WORK INSTRUCTION: An exact copy of the records is needed; please leave the images out.

INFORMATION PROVIDED:

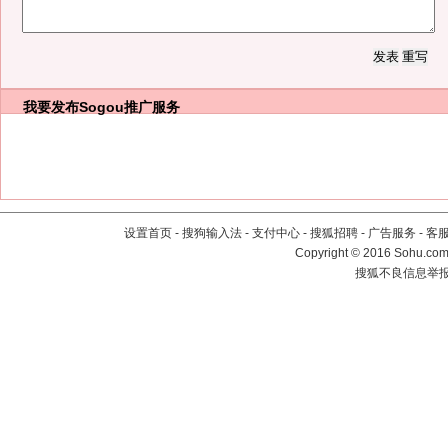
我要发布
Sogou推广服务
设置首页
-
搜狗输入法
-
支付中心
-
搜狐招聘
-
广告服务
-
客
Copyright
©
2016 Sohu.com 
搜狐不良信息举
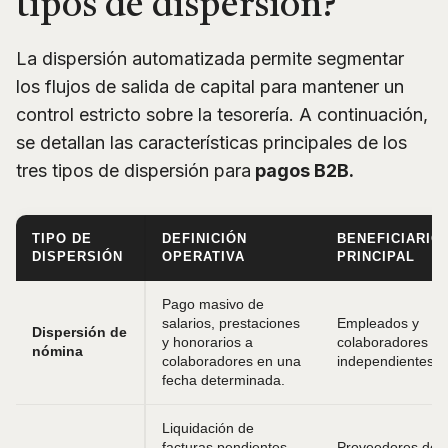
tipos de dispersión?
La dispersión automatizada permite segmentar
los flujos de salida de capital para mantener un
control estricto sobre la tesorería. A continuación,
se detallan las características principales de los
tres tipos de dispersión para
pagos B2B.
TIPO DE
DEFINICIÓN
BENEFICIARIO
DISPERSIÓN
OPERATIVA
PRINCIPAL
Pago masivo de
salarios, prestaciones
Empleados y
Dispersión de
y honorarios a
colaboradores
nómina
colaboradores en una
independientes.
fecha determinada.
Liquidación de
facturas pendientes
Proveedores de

WRITTEN REPLY:
我要发布
Sogou推广服务
设置首页
-
搜狗输入法
-
支付中心
-
搜狐招聘
-
广告服务
-
客
Copyright
©
2016 Sohu.com 
搜狐不良信息举
tipos de dispersión?
La dispersión automatizada permite segmentar
los flujos de salida de capital para mantener un
control estricto sobre la tesorería. A continuación,
se detallan las características principales de los
tres tipos de dispersión para
pagos B2B.
TIPO DE
DEFINICIÓN
BENEFICIARIO
DISPERSIÓN
OPERATIVA
PRINCIPAL
Pago masivo de
salarios, prestaciones
Empleados y
Dispersión de
y honorarios a
colaboradores
nómina
colaboradores en una
independientes.
fecha determinada.
Liquidación de
facturas pendientes
Proveedores de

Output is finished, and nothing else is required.